Tordjman tested his own creation on himself a few days before the paper was published. His accuracy was 85 to 90 percent. Even myself, I cannot tell which ones are real or fake for sure, he told the Boston Globe.
The primary study appears in Radiology, a peer-reviewed journal, and carries more methodological weight than a preprint or a blog post. It is worth noting, however, that the full paper is behind a paywall; this report has relied on secondary sources including Reuters, MedPage Today, ScienceDaily, Stanford Medicine's own coverage, and the Boston Globe for reporting of specific findings and quotes. Readers who want to evaluate the raw data directly should consult the original paper at DOI 10.1148/radiol.252094.
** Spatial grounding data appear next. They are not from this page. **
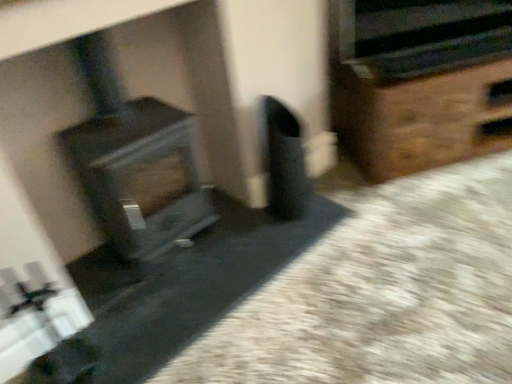
Question: Does wood grain stove at left have a lesser width compared to metallic silver stereo at upper right?

Choices:
 (A) no
 (B) yes

Answer: (A)

Question: Is wood grain stove at left positioned behind metallic silver stereo at upper right?

Choices:
 (A) no
 (B) yes

Answer: (A)

Question: Is metallic silver stereo at upper right inside wood grain stove at left?

Choices:
 (A) yes
 (B) no

Answer: (B)

Question: Can we say wood grain stove at left lies outside metallic silver stereo at upper right?

Choices:
 (A) yes
 (B) no

Answer: (A)

Question: Is wood grain stove at left turned away from metallic silver stereo at upper right?

Choices:
 (A) yes
 (B) no

Answer: (B)

Question: Considering the positions of point (506, 4) and point (394, 61), is point (506, 4) closer or farther from the camera than point (394, 61)?

Choices:
 (A) closer
 (B) farther

Answer: (B)

Question: Looking at the image, does metallic silver stereo at upper right seem bigger or smaller compared to brown wooden chest at right?

Choices:
 (A) small
 (B) big

Answer: (A)

Question: Is metallic silver stereo at upper right inside the boundaries of brown wooden chest at right, or outside?

Choices:
 (A) inside
 (B) outside

Answer: (B)

Question: Based on their positions, is metallic silver stereo at upper right located to the left or right of brown wooden chest at right?

Choices:
 (A) left
 (B) right

Answer: (A)

Question: Based on their sizes in the image, would you say wood grain stove at left is bigger or smaller than metallic silver stereo at upper right?

Choices:
 (A) big
 (B) small

Answer: (A)

Question: Is wood grain stove at left taller or shorter than metallic silver stereo at upper right?

Choices:
 (A) tall
 (B) short

Answer: (A)

Question: In the image, is wood grain stove at left on the left side or the right side of metallic silver stereo at upper right?

Choices:
 (A) left
 (B) right

Answer: (A)

Question: From a real-world perspective, relative to metallic silver stereo at upper right, is wood grain stove at left vertically above or below?

Choices:
 (A) below
 (B) above

Answer: (A)

Question: From the image's perspective, is brown wooden chest at right located above or below metallic silver stereo at upper right?

Choices:
 (A) below
 (B) above

Answer: (A)

Question: Visually, is brown wooden chest at right positioned to the left or to the right of metallic silver stereo at upper right?

Choices:
 (A) right
 (B) left

Answer: (A)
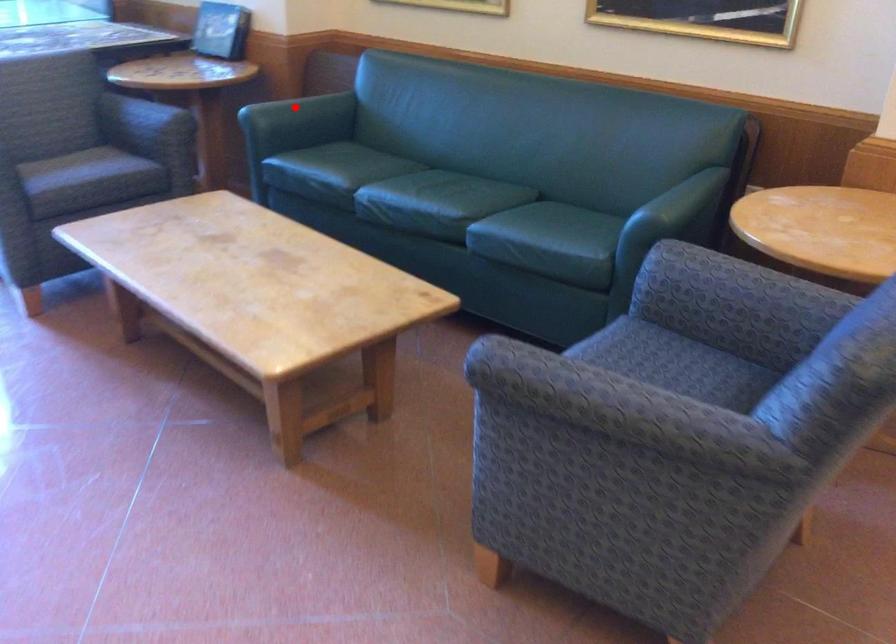
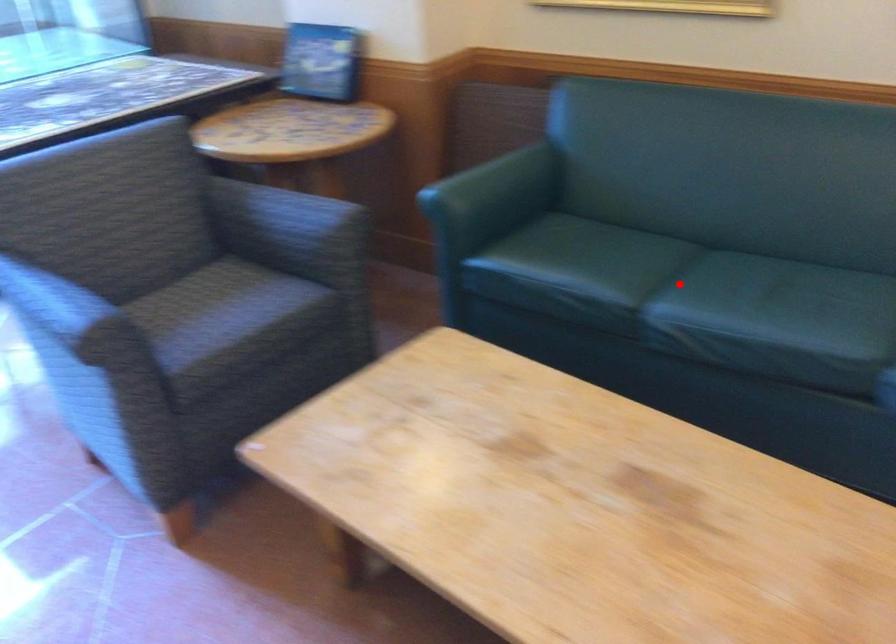
I am providing you with two images of the same scene from different viewpoints. A red point is marked on the first image and another point is marked on the second image. Does the point marked in image1 correspond to the same location as the one in image2?

No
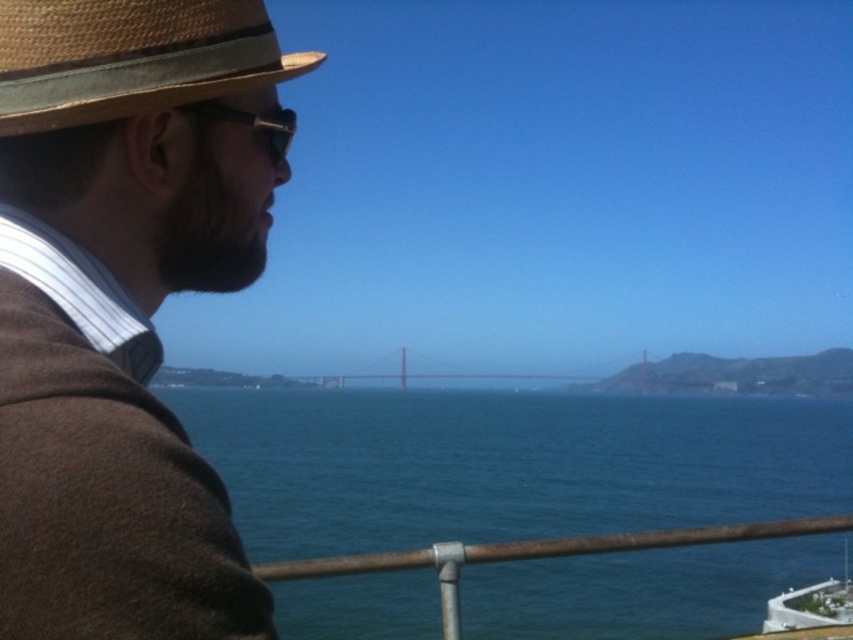
You are standing in the scene and want to take a photo of the blue water at center. Where should you point your camera?

You should point your camera towards the center of the scene at point coordinates of approximately (x=508, y=465) to capture the blue water at center.

You are a photographer trying to capture the Golden Gate Bridge in the background. You notice the blue water at center and the rusty metal rail at lower center in your shot. Which object should you move closer to in order to include more of the Golden Gate Bridge in your photo?

To include more of the Golden Gate Bridge in your photo, you should move closer to the rusty metal rail at lower center. Since the blue water at center might be wider than the rusty metal rail at lower center, moving closer to the rail would reduce its prominence in the frame, allowing more space for the bridge in the background.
What the study does not answer is what comes next. The authors have documented that the vulnerability exists. They have not documented whether it has been exploited, how hospital imaging infrastructure might be hardened against synthetic image injection, or what a robust detection pipeline would need to include. Those are engineering questions that do not yet have engineering answers. The 41 percent figure is a snapshot of where radiologists stand today against a specific generation of synthesis tools. The next generation will be better.
The dual failure — expert humans fooled, frontier AI fooled, the tool that made the fakes unable to catch them reliably — is the finding that should stay with anyone building, funding, or regulating medical AI systems. The problem is not that radiologists are bad at their jobs. The problem is that the task has changed in ways their training did not anticipate, and the tool that changed it is open, distributed, and improving.